WORK INSTRUCTIONS:
If an entry below contains an image, drop the image and retype the rest exactly.

RECORD SET:
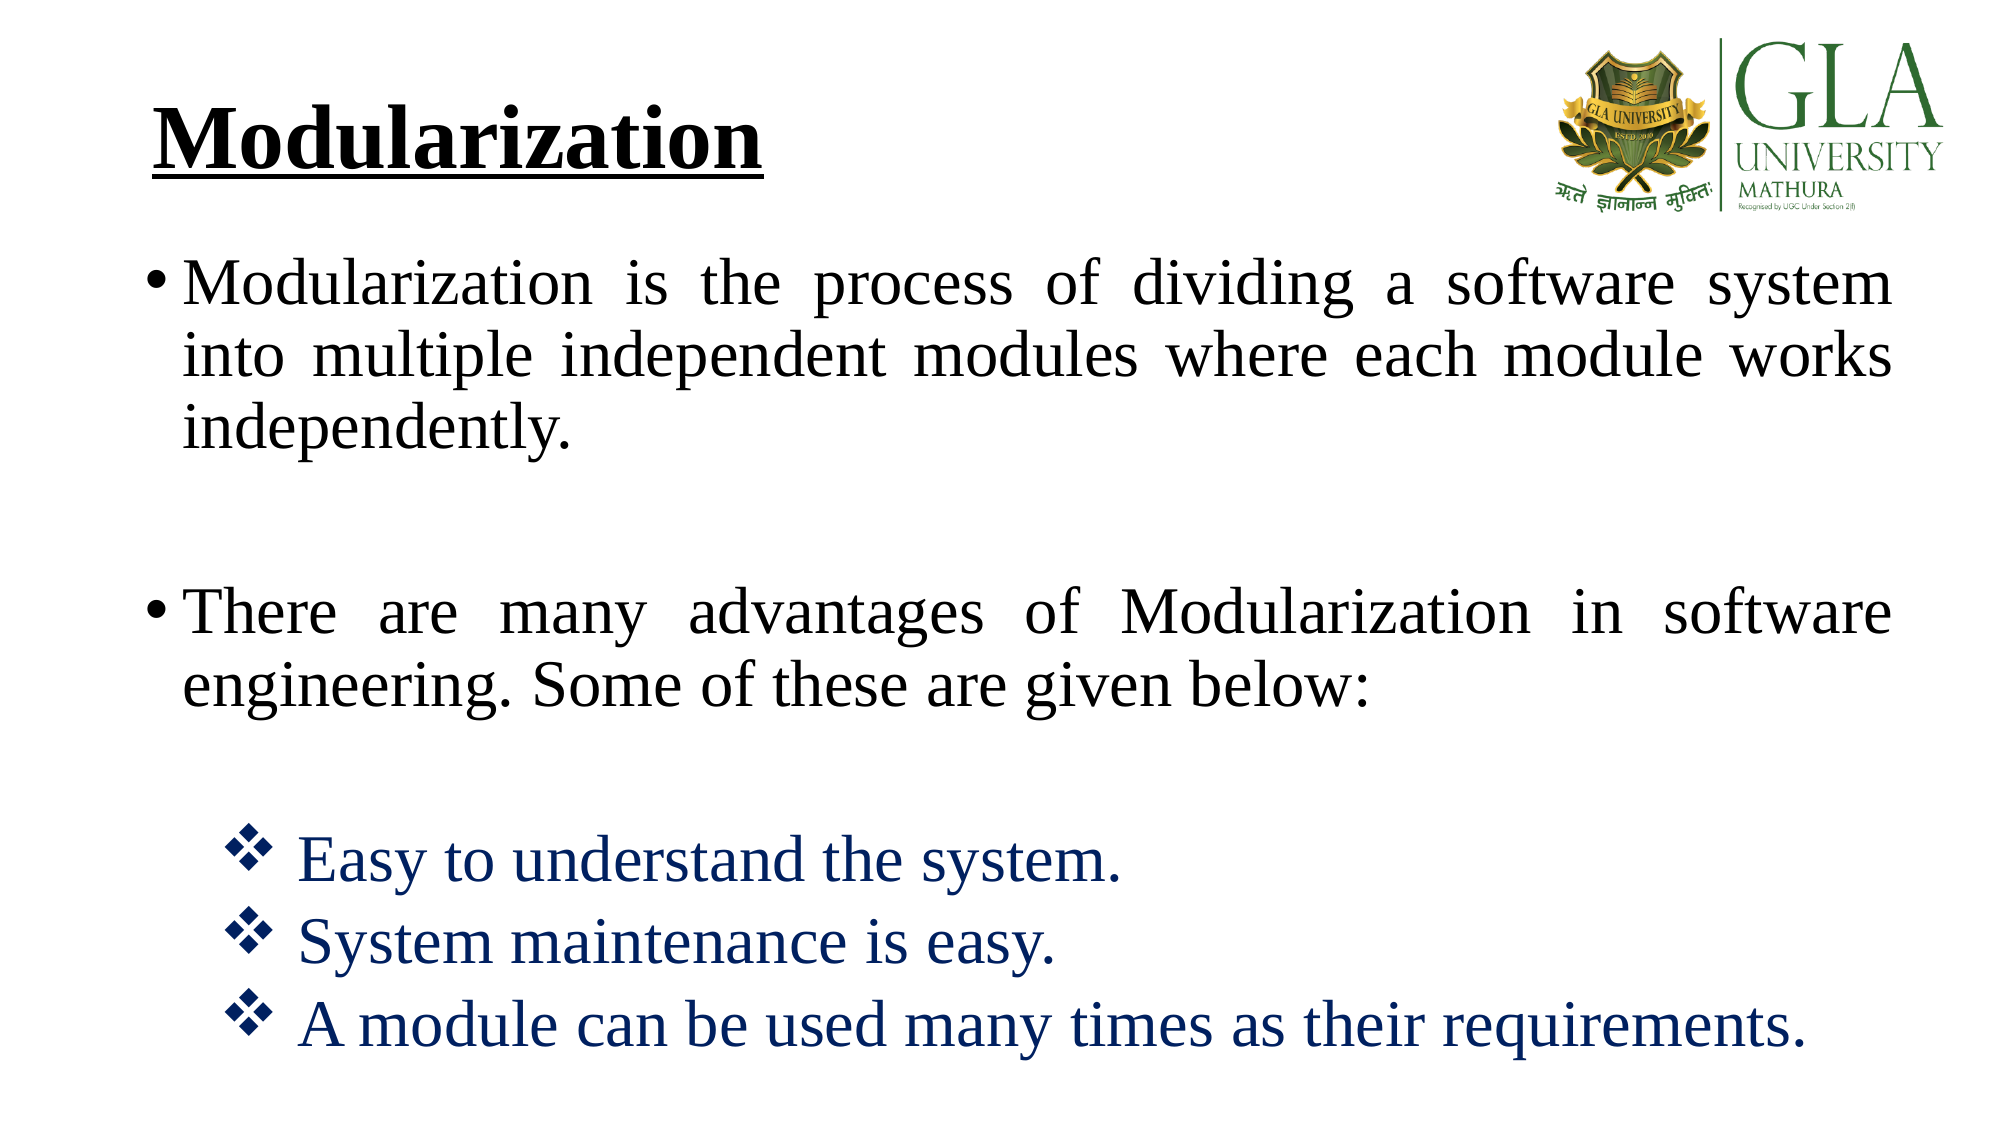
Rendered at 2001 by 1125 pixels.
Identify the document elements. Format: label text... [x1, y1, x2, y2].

title Modularization [137, 59, 1479, 218]
picture [1502, 0, 1998, 239]
list Modularization is the process of dividing a software system into multiple independent modules where each module works independently. There are many advantages of Modularization in software engineering. Some of these are given below: Easy to understand the system. System maintenance is easy. A module can be used many times as their requirements. [130, 238, 1912, 1079]
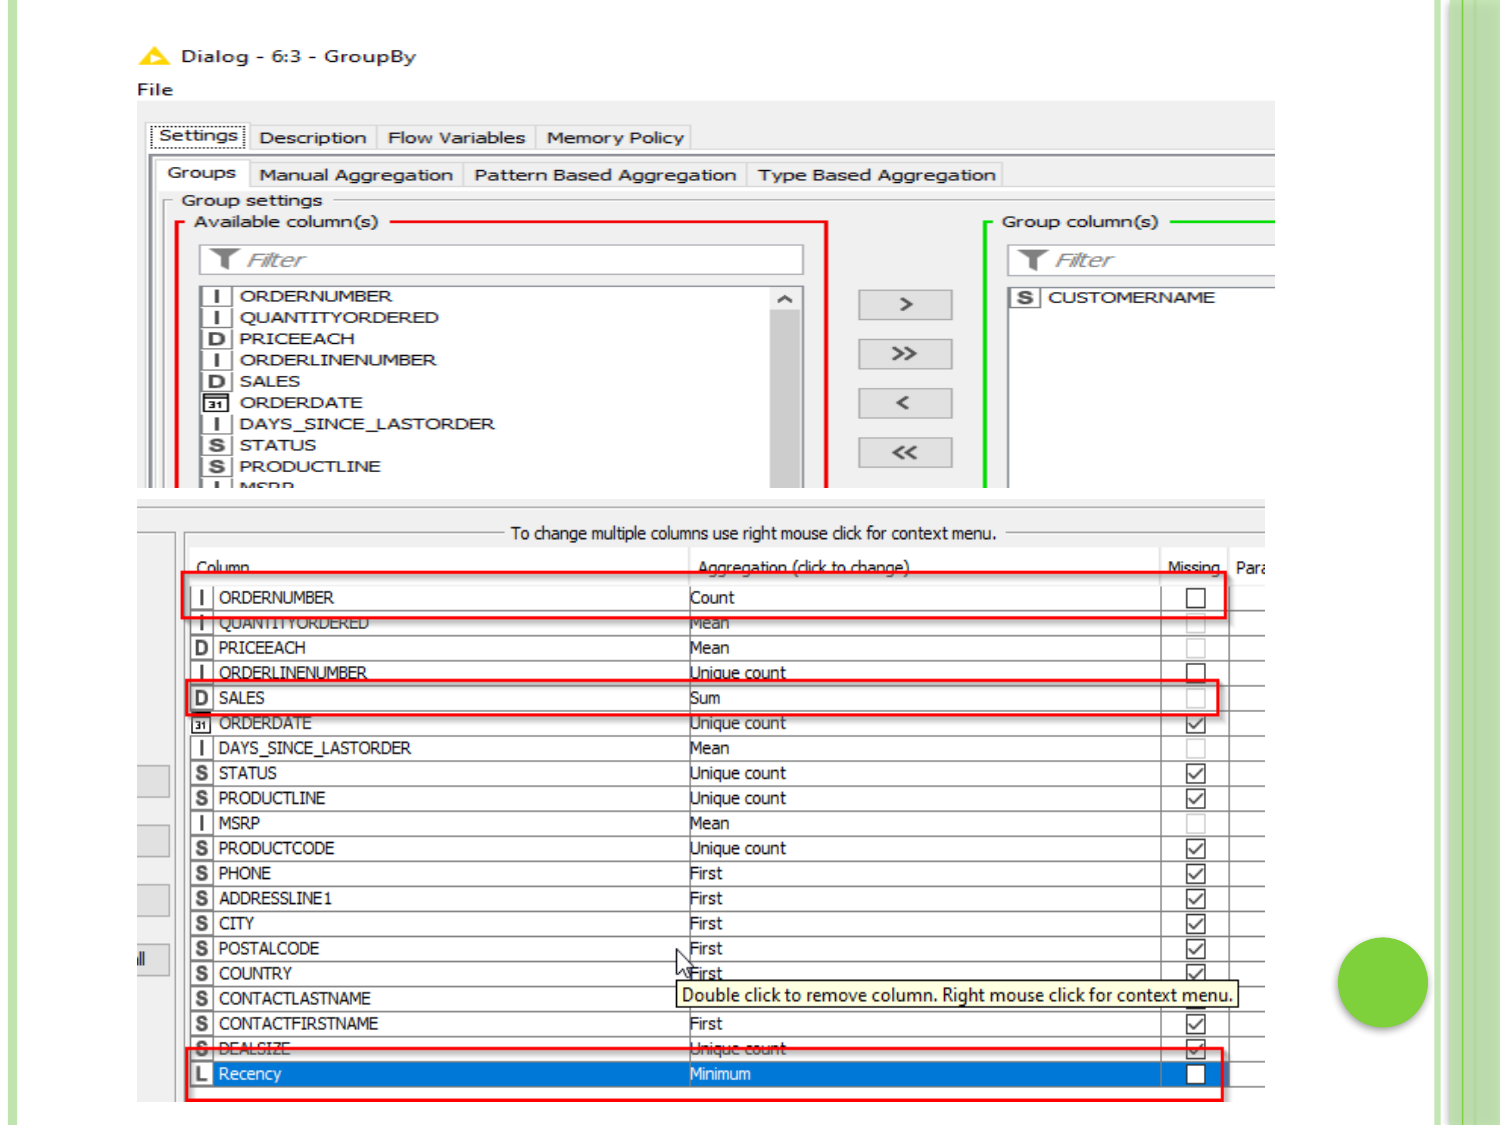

FINISHED EXERCISE:
Rendered at 2001 by 1125 pixels.
Identify the document elements. Format: label text... [x1, y1, x2, y2].

title Modularization [137, 59, 1479, 218]
picture [1502, 0, 1998, 239]
list Modularization is the process of dividing a software system into multiple independent modules where each module works independently. There are many advantages of Modularization in software engineering. Some of these are given below: Easy to understand the system. System maintenance is easy. A module can be used many times as their requirements. [130, 238, 1912, 1079]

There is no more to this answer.